[Stored data entries]
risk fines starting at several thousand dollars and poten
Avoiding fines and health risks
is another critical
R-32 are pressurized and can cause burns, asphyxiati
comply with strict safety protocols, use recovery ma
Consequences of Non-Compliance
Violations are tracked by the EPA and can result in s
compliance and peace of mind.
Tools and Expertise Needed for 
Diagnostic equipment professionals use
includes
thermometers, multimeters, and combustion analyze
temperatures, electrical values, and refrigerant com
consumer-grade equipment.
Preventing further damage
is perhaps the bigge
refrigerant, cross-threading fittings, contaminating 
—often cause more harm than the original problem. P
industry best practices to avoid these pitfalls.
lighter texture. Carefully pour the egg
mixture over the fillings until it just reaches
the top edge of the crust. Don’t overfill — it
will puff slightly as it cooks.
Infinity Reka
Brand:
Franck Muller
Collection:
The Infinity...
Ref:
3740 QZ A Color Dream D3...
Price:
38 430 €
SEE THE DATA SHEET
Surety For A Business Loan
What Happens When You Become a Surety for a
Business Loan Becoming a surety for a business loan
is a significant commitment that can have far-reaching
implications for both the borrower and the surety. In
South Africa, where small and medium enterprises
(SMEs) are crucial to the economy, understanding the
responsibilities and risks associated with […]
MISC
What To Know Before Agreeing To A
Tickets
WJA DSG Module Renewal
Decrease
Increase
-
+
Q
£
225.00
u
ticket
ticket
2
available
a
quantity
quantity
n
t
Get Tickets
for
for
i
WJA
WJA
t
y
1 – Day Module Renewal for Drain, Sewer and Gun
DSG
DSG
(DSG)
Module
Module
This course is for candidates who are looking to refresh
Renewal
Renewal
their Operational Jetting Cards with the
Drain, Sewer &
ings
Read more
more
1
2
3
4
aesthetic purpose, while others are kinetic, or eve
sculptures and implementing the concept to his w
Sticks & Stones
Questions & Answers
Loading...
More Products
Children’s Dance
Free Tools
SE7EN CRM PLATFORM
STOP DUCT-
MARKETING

TO-DO ITEM
Your answer should be the lines of the records that hold the string "Loan".

RESPONSE TO THE EXERCISE
Surety For A Business Loan
Business Loan Becoming a surety for a business loan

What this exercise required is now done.